If you owned a business and could spend the same amount of money on a plug-in hybrid versus a traditional gas- or diesel-powered vehicle, would you opt for the greener solution? That's what UPS is doing right now.

UPS announced Thursday its intent to bring 50 new plug-in hybrid delivery trucks into its fleet. The vehicles will be new from the ground up and developed by Workhorse Group, which has worked with UPS on green trucks in the past. It's believed that the trucks will be comparably priced to ones that use conventional powertrains.

It's a delivery van. It's not going to be flashy, even with a new-age powertrain hiding underneath all that brown paint.


While there's no production version to show off yet, UPS did supply a rendering of the truck, along with some basic specs. A large battery will permit electric-only driving for about 100 miles per charge, enough to cover urban delivery routes.

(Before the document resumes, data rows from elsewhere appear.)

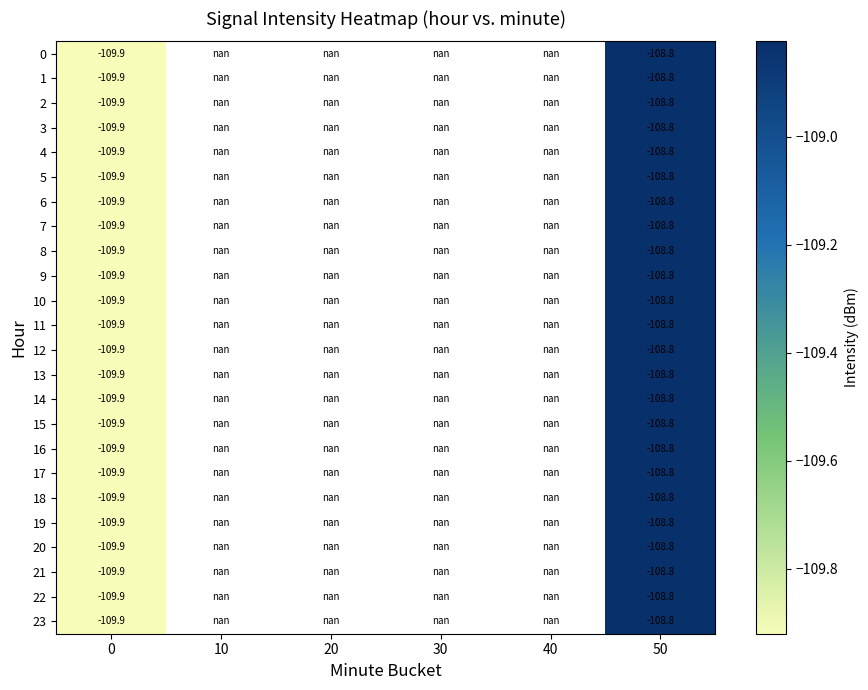

How many series are shown in this chart?

24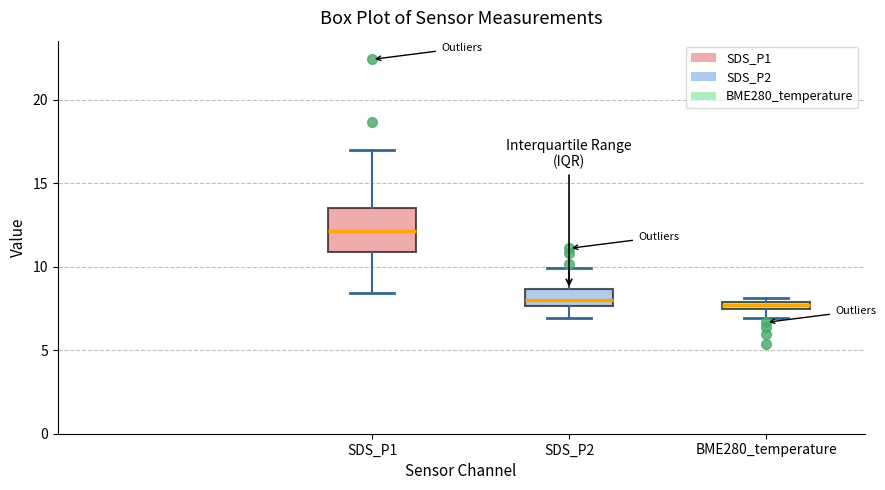

Where is the upper edge of the box for SDS_P1 on the y-axis? The values are not printed on the chart, so give them approximately, as read against the axis.

13.5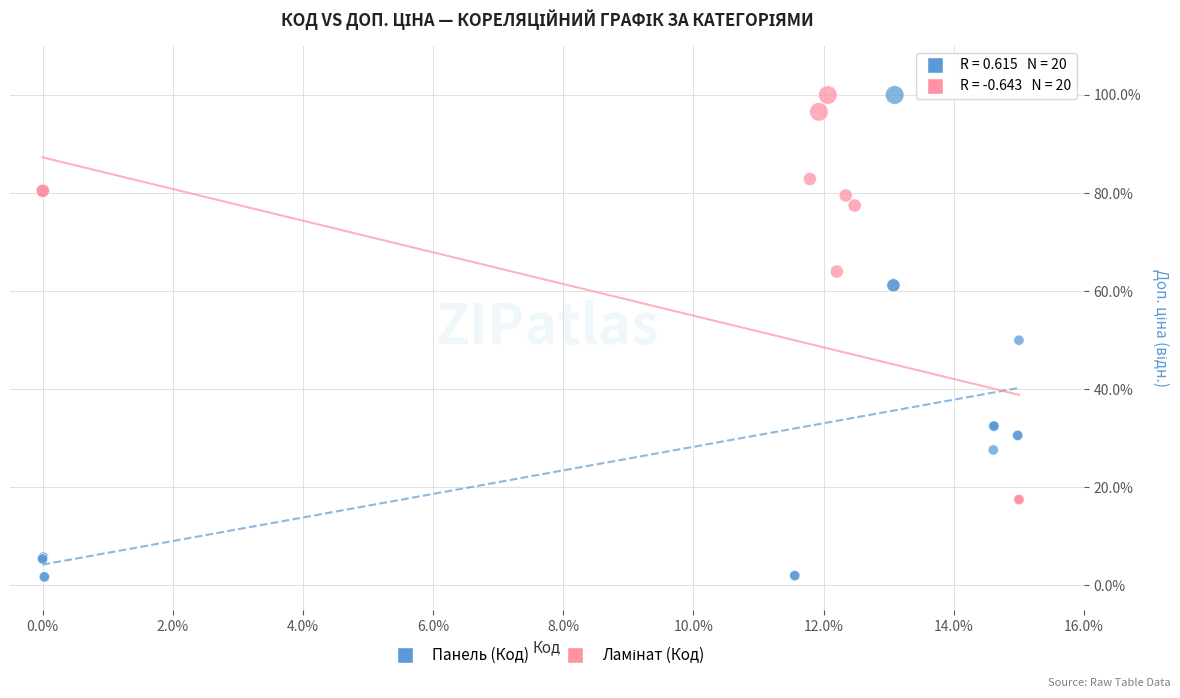

Which series has the widest spread of Y values?

Панель (Код)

It'll have a cab-forward design to make as much room for cargo as possible. The vehicles are expected to improve fuel efficiency by 400 percent when compared to UPS' current non-PHEV fleet.

This first batch of PHEV delivery vans will be tested in cities such as Los Angeles and Atlanta. Later on, UPS and Workhorse will team up to flesh out a much larger fleet in the hopes of replacing many of the 35,000 diesel or gas trucks that currently run routes where a PHEV would be more efficient. UPS hopes that, by 2020, 25 percent of the vehicles it purchases will pack an alternative powertrain.

"With our scale and real-world duty cycles, these new electric trucks will be a quantum leap forward for the purpose-built UPS delivery fleet," said Carlton Rose, UPS president of global fleet maintenance and engineering, in a statement. "The all-electric trucks will deliver by day and recharge overnight. We are uniquely positioned to work with our partners, communities and customers to transform freight transportation."

Workhorse has made electrified moves in other areas, as well. The company unveiled its W-15 electric pickup, which has a range of about 80 miles but packs a gasoline range extender to bump net range to 310 miles. It also developed the N-Gen electric van, which has a slightly longer range at 100 miles and an optional delivery drone. UPS has been busy in other ways, as well, signing an order for 125 Tesla Semi electric trucks.